» CHALLENGE
Rewrite all the entries below with every "pose" changed to "view" and nothing else altered, omitting the pictures.

» PROVIDED ENTRIES
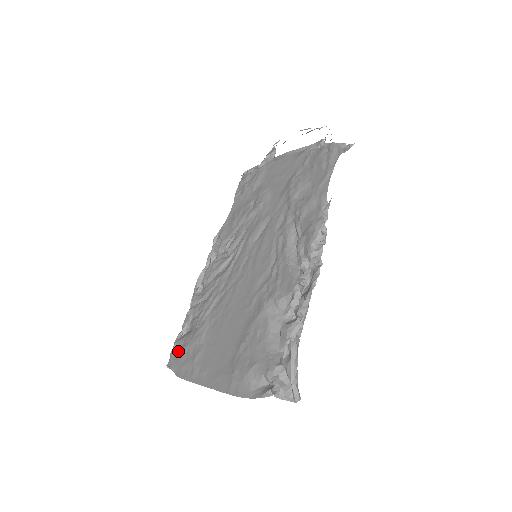
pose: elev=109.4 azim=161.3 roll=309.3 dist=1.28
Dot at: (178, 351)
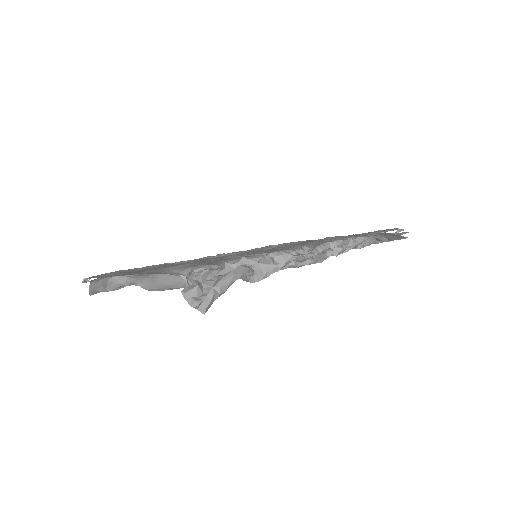
Dot at: occluded
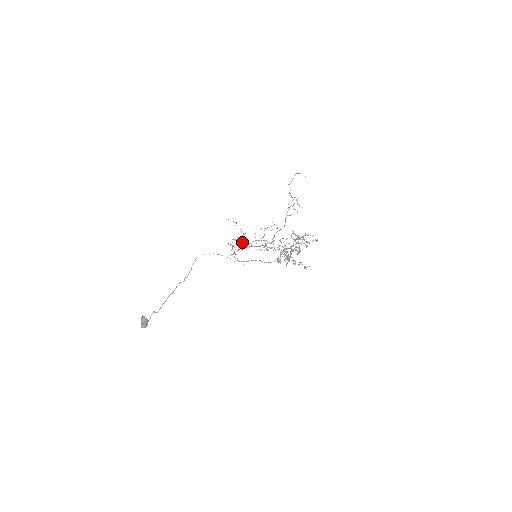
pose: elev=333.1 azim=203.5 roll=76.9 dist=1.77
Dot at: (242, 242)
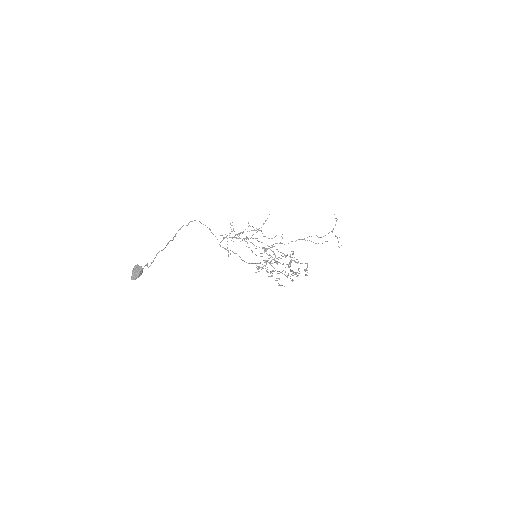
Dot at: occluded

» THE REPLY
view: elev=109.4 azim=161.3 roll=309.3 dist=1.28
Dot at: (178, 351)
Dot at: occluded
view: elev=333.1 azim=203.5 roll=76.9 dist=1.77
Dot at: (242, 242)
Dot at: occluded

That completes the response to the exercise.